DETAILED MICRO AND MACRO-FOSSIL ANALYSES OF VIBRACORES FROM CUSTIS POND, SAVAGE NECK DUNES NATURAL AREA PRESERVE (SNDP), EASTERN SHORE, VIRGINIA REVEAL LATE PLEISTOCENE-HOLOCENE ENVIRONMENTAL CHANGE IN THE LOWER CHESAPEAKE BAY

Recent studies put local SLR along the coasts of the Delmarva Peninsula at 3-4 times the global average, making this region highly vulnerable. At SNDP, located on the Chesapeake Bay, the rapidly eroding shoreline exposes layers of the late Pleistocene Tilghman paleosol which is overlain by large, Holocene sand dunes and threatens a diverse maritime forest and freshwater bogs and ponds. Custis Pond, located just east of the shoreline, contains a sedimentary record of environmental change likely resulting from sea level changes since the last glacial maximum, ~20K years ago. This study aims to determine the depositional environments represented by sediments obtained from 5, 1-4 m-long vibracores extracted from the pond in 2021-2022. Core analyses include loss on ignition for organics taken at 5 cm intervals, grain size, micro and macro-fossil ID, and detailed core descriptions. We use these analyses to divide the core into facies representing different depositional environments: paleosol, paleodune, paleovalley, and pond (in superposition order). For this project, we focused on the identification of the macro-and microflora and fauna contained in each facies for better environmental control.
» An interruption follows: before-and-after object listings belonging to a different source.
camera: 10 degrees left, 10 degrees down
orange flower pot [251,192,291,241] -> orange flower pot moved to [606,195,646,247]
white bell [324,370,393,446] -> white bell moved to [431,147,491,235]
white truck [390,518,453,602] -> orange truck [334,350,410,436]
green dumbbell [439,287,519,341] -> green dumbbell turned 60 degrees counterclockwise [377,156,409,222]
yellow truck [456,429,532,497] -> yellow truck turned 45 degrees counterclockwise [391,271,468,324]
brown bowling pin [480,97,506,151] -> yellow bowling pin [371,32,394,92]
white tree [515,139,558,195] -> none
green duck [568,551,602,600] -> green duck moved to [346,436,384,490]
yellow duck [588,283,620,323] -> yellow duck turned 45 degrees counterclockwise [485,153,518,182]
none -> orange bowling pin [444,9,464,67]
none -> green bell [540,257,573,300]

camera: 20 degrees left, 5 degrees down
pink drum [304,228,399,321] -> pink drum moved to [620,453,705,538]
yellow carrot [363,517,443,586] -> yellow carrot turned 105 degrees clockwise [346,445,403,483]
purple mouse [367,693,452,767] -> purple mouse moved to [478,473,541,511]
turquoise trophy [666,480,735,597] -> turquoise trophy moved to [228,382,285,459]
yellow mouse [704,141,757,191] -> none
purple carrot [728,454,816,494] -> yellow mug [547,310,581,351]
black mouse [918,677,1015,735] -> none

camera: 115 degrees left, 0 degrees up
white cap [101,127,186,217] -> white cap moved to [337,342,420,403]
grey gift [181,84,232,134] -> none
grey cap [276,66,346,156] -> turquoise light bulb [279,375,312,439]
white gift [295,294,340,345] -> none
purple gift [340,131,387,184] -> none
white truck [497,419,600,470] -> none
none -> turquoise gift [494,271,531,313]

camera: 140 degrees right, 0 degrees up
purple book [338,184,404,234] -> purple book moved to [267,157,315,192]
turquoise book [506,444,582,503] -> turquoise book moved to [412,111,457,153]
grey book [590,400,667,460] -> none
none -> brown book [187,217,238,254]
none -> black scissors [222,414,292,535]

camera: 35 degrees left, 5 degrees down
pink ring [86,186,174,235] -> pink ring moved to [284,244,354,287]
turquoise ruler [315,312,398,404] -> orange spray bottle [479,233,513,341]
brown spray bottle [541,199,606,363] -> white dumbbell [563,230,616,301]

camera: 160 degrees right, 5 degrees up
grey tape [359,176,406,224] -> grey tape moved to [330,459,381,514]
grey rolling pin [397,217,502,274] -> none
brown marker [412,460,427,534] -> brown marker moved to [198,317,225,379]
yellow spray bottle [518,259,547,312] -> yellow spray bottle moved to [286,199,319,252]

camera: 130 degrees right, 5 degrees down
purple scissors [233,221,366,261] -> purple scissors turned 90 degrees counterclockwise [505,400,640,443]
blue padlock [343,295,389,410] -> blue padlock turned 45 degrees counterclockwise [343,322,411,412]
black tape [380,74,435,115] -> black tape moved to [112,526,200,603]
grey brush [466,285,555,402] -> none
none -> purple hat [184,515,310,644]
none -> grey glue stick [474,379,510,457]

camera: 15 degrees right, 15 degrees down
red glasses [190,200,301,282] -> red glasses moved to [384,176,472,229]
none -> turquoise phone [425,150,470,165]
The modern freshwater pond is surrounded by maritime forest and is characterized by stagnant waters populated by duckweed. Pollen analysis of the paleosol exposed on the beach suggests the region experienced a change from cool to warm temperate conditions following the LGM. We will compare the paleosol sampled at the bottom of VC5 to the paleosol found along the shoreline. Preliminary analysis indicates the presence of a native sedge plant Whip Nutrush (Scleria triglomerata) described in this region in 1935. These data, combined with core analysis, GPR data, historical records, and radiocarbon dating to provide age control for the cores, will allow us to determine environmental changes that occurred in SNDP since LGM and add to the broader understanding of the impacts of climate change and SLR in this region.